While 5 day forecasts have unpredictability, we can be much more confident about climatic conditions on Earth.  Indeed, we have a confidence interval greater than 95% that man is changing the Earth’s climate.  That is statistically and realistically important.

Yet, TWC stopped discussing climate change several years ago.  Heidi Cullen, climate scientist at not-profit Climate Central (note the adjective), was on TWC for 2 years, before it was cancelled by NBC, after it bought the channel.  She got a lot of hate mail, and that hurts ratings.

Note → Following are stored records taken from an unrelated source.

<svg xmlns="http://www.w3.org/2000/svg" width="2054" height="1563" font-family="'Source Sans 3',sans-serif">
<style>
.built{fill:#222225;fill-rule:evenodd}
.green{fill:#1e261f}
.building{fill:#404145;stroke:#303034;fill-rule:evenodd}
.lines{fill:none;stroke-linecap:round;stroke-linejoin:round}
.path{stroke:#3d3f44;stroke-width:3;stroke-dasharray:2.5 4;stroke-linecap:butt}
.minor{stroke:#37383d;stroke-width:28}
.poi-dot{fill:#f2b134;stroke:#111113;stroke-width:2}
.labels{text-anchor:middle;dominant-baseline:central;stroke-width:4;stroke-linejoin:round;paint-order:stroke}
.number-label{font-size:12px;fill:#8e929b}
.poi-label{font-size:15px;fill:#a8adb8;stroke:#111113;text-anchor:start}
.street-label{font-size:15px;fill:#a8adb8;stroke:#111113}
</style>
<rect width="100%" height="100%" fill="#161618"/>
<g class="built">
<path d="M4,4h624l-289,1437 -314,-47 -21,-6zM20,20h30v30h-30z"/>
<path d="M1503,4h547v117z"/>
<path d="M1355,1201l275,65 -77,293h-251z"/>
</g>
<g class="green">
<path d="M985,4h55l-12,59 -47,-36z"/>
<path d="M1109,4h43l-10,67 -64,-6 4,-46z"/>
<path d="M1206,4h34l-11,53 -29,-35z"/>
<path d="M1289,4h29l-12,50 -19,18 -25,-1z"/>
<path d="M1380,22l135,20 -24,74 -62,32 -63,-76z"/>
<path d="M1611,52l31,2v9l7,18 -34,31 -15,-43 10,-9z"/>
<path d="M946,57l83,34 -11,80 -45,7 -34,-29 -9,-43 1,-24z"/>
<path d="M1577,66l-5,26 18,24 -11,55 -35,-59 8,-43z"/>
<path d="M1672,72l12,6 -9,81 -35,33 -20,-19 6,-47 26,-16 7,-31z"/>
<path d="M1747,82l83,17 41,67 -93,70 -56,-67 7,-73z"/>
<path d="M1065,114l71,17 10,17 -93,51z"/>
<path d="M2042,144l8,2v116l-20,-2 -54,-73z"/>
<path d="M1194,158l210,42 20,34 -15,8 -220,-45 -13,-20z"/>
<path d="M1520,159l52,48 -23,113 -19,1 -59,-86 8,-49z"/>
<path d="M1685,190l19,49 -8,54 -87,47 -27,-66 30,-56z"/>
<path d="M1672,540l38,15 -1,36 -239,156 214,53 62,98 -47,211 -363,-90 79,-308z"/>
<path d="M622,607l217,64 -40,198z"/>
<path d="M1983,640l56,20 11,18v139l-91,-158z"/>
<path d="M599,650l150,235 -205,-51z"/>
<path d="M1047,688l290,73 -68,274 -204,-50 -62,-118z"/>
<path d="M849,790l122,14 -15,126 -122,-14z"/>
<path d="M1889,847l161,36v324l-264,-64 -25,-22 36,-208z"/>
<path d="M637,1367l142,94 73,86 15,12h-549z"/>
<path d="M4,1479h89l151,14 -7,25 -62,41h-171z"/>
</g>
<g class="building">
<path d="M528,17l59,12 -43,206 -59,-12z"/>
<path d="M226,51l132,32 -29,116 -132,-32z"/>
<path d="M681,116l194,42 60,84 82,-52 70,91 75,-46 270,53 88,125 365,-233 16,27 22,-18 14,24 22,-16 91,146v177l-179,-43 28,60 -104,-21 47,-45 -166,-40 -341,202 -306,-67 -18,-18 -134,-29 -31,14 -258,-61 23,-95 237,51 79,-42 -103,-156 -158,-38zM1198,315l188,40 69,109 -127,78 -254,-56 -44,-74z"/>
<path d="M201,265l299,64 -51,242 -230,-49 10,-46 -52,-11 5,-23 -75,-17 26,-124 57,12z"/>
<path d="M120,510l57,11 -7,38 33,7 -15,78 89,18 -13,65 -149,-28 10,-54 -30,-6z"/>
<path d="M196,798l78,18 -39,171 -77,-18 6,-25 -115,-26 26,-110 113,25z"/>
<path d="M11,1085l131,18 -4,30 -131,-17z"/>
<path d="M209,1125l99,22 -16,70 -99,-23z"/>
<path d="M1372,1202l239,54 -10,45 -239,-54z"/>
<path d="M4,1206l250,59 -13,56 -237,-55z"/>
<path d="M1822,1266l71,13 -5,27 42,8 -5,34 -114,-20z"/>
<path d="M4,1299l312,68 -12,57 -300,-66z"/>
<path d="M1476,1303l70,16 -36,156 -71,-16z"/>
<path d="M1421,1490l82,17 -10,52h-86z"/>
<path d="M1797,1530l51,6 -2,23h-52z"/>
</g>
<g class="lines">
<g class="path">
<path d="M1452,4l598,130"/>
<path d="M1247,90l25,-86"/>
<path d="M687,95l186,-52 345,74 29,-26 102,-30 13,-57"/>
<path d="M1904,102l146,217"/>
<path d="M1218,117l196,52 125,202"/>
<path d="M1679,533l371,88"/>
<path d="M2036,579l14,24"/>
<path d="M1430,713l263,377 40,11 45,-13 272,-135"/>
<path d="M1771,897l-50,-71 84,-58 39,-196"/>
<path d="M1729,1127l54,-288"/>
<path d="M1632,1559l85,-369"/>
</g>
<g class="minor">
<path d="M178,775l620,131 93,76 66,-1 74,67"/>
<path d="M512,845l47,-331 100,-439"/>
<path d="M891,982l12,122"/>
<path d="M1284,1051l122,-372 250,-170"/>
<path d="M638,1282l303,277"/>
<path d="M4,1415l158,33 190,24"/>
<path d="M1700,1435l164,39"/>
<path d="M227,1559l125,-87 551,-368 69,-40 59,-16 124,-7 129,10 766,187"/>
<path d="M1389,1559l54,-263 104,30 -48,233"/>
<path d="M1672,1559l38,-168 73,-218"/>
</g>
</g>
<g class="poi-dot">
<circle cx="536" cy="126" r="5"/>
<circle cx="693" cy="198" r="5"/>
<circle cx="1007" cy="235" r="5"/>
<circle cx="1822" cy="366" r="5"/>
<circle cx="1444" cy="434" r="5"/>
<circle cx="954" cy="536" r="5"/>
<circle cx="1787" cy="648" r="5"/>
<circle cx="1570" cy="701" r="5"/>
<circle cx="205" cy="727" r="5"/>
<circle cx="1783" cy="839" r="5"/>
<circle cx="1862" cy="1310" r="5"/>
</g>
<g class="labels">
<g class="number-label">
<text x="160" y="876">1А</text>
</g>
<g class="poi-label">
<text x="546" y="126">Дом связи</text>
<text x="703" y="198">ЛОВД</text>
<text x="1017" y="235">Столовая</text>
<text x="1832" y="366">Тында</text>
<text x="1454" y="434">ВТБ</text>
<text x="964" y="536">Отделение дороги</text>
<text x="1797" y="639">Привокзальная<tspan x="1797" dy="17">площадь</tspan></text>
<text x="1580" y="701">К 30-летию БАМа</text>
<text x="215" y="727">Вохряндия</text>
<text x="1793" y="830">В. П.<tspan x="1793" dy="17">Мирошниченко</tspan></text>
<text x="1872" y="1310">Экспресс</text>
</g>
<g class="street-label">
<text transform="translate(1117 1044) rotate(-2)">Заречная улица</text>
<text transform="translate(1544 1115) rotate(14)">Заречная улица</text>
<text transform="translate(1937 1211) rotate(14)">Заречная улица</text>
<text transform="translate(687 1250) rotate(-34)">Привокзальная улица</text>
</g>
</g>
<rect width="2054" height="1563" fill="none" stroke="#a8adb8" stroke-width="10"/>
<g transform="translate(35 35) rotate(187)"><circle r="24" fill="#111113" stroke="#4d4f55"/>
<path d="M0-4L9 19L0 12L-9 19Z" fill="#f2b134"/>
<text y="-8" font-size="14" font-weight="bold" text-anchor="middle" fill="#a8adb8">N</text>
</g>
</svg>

Dr. Cullen didn’t state her message properly, however.  On The Colbert Report, she used examples floods in Pakistan and the coming displacement of Bangladeshis due to ocean rise.  The reality is that most Americans don’t care about those countries.  A high percentage of high school students can’t find Bangladesh on a map and I would bet 95% couldn’t name its capital, and even more don’t know what it was once called.  Why didn’t she talk about the drought in Texas, that was with high confidence due to climate change, or the changing migration pattern of birds in the US?

“It’s business.”  Yep.  It is.  Give the public what they want, and you will get rich.  Give them what they need, and you have a more enlightened society.  How rich do you have to be?  That has an upper bound.  How enlightened should a society be?  There is no upper bound.

I quit watching TWC.  I’ll look at the models myself and make my own forecasts, rather than worrying about what will happen if an asteroid crashes into the Earth.  Sure, the latter may happen, but I’m more concerned about tomorrow’s weather, if I should decide to go hiking and actually see the real, and not virtual world.

I’d rather be enlightened than super rich.